### To do
1 - Edit the passage on patent phrasing: rewrite the stretch from "Patents are the" through "a patent lifetime.", replacing "claims" with "claim statements".
2 - Using the passage on patent phrasing, decide whether each statement agrees with it, answering yes or no and quoting the deciding words: (a) Patents protect inventions within the jurisdiction of the issuing authority. (b) Coming up with related phrases is easy. (c) Claims define which steps or parts an invention comprises.

### Source extract

--

• Mark Standke

Patent phrasing explained

Patents are the most commonly known intellectual property certificates. They ensure the protection of well-defined inventions within the jurisdiction of the issuing authority.


Well defined is of course the tricky part. Patents try to define their scope of protection in so called claims. Those define which steps or parts your invention necessarily and optionally comprises. Imagine you are applying for a patent concerning a novel “vaccine”. How do you know if there is overlap between your application and another applicants “antigenic protein” or “immunogenic composition”? How long would it have taken you to come up with such related phrases? – More than 10 seconds? Feel free to continue reading.



Coming up with related phrases is surprisingly hard, while being extremely important at three stages in a patent lifetime.


  1. Application: In order to write a patent with maximal coverage, it is important to allocate unpatented spots within the “vaccine” area. Of course, it is not enough to search for just “vaccines”, but also for related words, that have an overlap in terms of meaning to your desired application. If you fail to uncover such related phrase patents, you risk coverage reduction even after granting. Using diverse wording makes it less probably that your patent is flagged as relevant in an early stage.

--

### Listed records
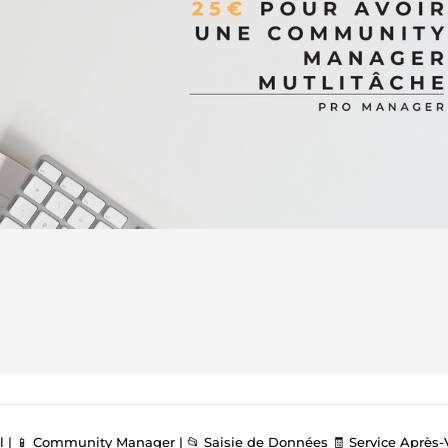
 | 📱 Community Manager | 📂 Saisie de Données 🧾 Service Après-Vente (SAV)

--

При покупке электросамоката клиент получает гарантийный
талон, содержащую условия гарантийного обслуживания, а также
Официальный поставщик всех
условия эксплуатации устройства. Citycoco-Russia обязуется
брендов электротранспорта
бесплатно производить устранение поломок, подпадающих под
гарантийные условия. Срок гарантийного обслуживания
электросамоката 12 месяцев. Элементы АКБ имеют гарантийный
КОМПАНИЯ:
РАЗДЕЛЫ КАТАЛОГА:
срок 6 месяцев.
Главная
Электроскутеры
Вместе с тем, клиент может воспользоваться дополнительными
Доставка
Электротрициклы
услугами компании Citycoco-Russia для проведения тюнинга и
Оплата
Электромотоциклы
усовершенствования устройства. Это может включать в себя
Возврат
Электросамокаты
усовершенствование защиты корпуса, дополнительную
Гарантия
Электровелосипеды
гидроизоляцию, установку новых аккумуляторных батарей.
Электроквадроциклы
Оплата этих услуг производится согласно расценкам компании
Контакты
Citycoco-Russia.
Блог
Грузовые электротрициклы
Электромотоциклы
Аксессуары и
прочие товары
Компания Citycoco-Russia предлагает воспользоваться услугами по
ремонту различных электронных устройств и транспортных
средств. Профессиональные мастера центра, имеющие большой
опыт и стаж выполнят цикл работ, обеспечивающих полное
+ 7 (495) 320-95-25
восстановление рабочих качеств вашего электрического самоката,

--

### Solutions to the tasks
1 -
Patents are the most commonly known intellectual property certificates. They ensure the protection of well-defined inventions within the jurisdiction of the issuing authority.


Well defined is of course the tricky part. Patents try to define their scope of protection in so called claim statements. Those define which steps or parts your invention necessarily and optionally comprises. Imagine you are applying for a patent concerning a novel “vaccine”. How do you know if there is overlap between your application and another applicants “antigenic protein” or “immunogenic composition”? How long would it have taken you to come up with such related phrases? – More than 10 seconds? Feel free to continue reading.



Coming up with related phrases is surprisingly hard, while being extremely important at three stages in a patent lifetime.

2 -
(a) Yes: "They ensure the protection of well-defined inventions within the jurisdiction of the issuing authority."
(b) No: "Coming up with related phrases is surprisingly hard"
(c) Yes: "Those define which steps or parts your invention necessarily and optionally comprises."